Reflections and Recommendations
In general terms, the topics on the FTA related to services are an
adoption of requirements not only to improve access for investment
in any of these areas (telecommunications, financial services and
other border services), but a matching agenda policy (monitoring,
competition, etc..) to ensure access to markets more safely and
without any discrimination on the side of the incumbent operator.
The Treaty reflects the need for develop important domestic reforms.
Reforms of policy and institutional base to take positive benefits that
the Treaty could offer. These reforms are related to: a) political
stability (economic performance), b) implementing policies to raise
productivity, c) strengthen institutions, d) governance; e) improving
the investment climate; f) to adopt an adequate system of innovation;
g) improve the level of human resources (education policy), h)
improve the legal and regulatory measures to strengthen investor
protection; i) progress in reform and labor market flexibility.

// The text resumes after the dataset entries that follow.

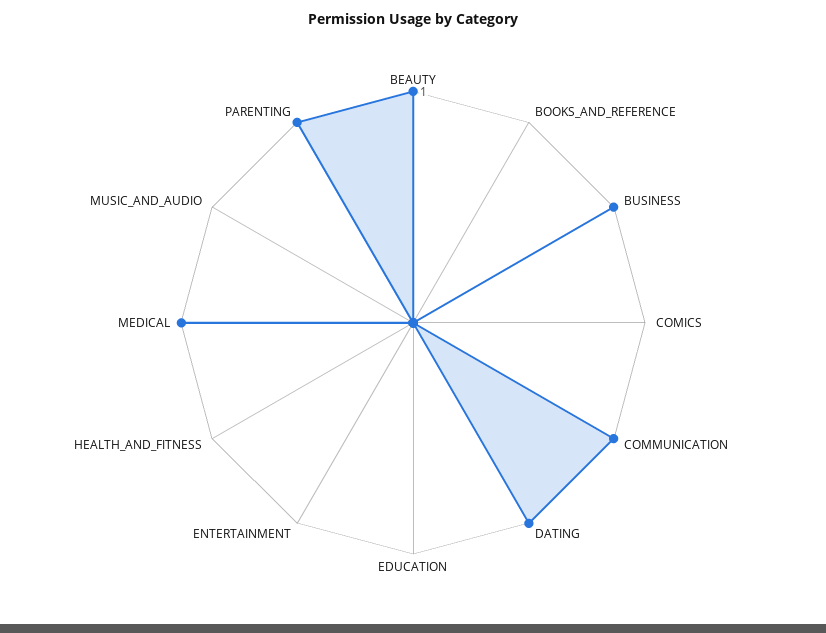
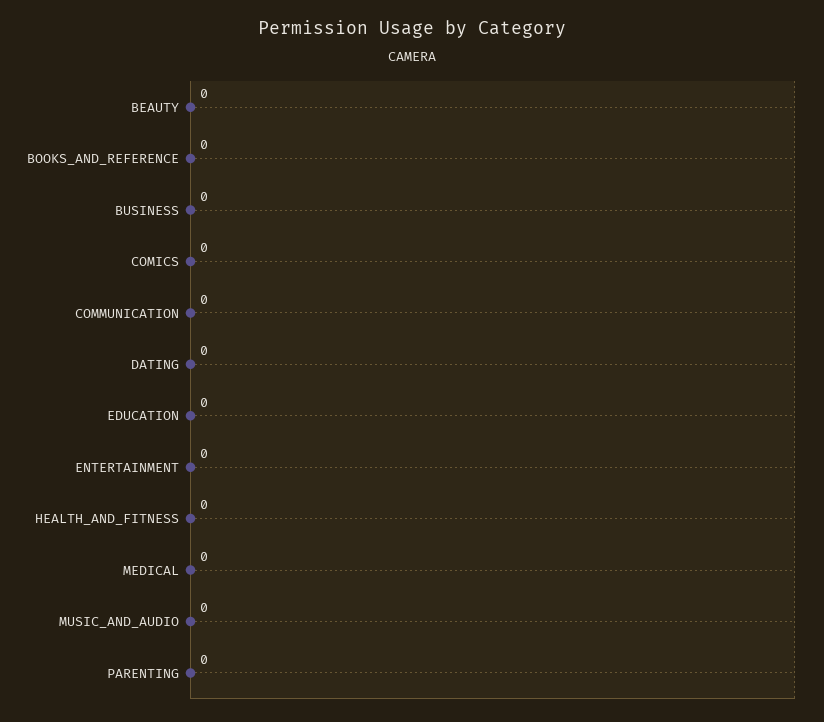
BEAUTY: 1 -> 0
BUSINESS: 1 -> 0
COMMUNICATION: 1 -> 0
DATING: 1 -> 0
MEDICAL: 1 -> 0
PARENTING: 1 -> 0

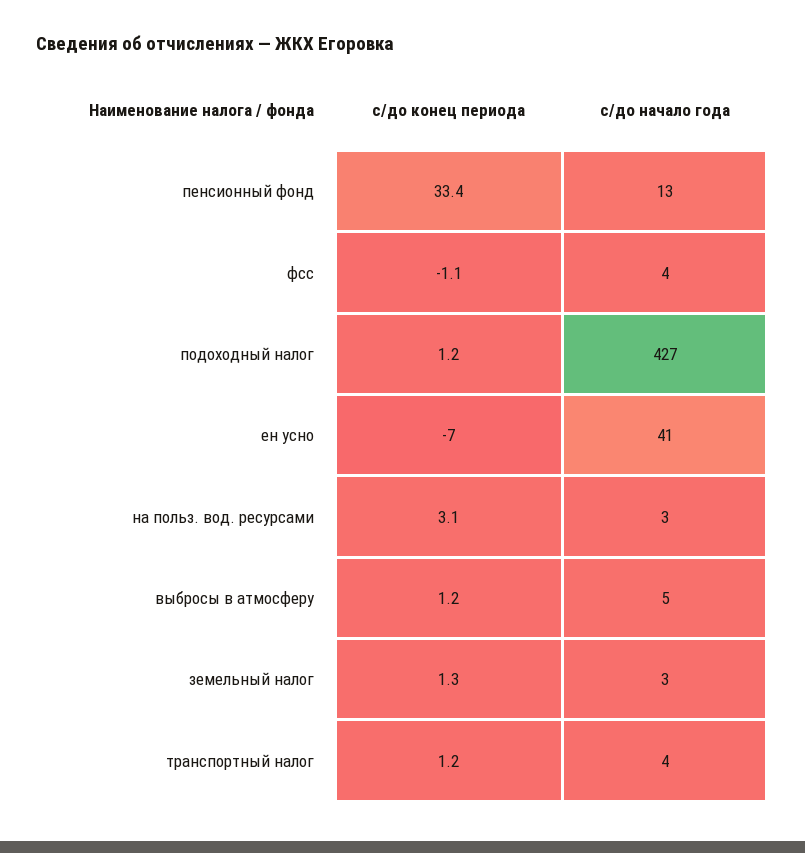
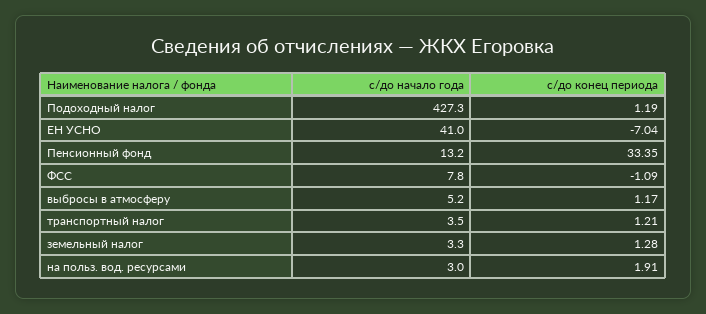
с/до начало года, фсс: 4 -> 7.8
с/до конец периода, на польз. вод. ресурсами: 3.1 -> 1.91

It should be emphasized; in general, for all service sectors that the
country should not wait for institutional improvements. The country
must work in advancing the reform agenda that the treaty requires. In
this area the country's politics will have a key role, especially
legislators, and regulators, since these are new challenges for those
who will make the market conditions that truly promote competition
and attract investment.
53
It is generally thought that the countries compete when actually only
the businesses do so. That is why some mistakenly believe that
exports and competitiveness are the same. However, the
competitiveness of a country can be seen by the size of enterprises,
export performance and economic growth.
It is essential to support the State to meet the minimum elements of a
country's development agenda and an agenda to promote exports.
Other important elements for insertion into the world economy and to
maximize favorable conditions for access to key markets like the
United States of America, are the efforts to improve financial
services, offset tax costs, facilitate access to market information,
instead of supporting specific sectors, as in previous years.
International trade can be a permanent source of growth if it operates
as a channel of assimilation of new knowledge and technologies, and
as a stimulus for continuous improvement in productivity.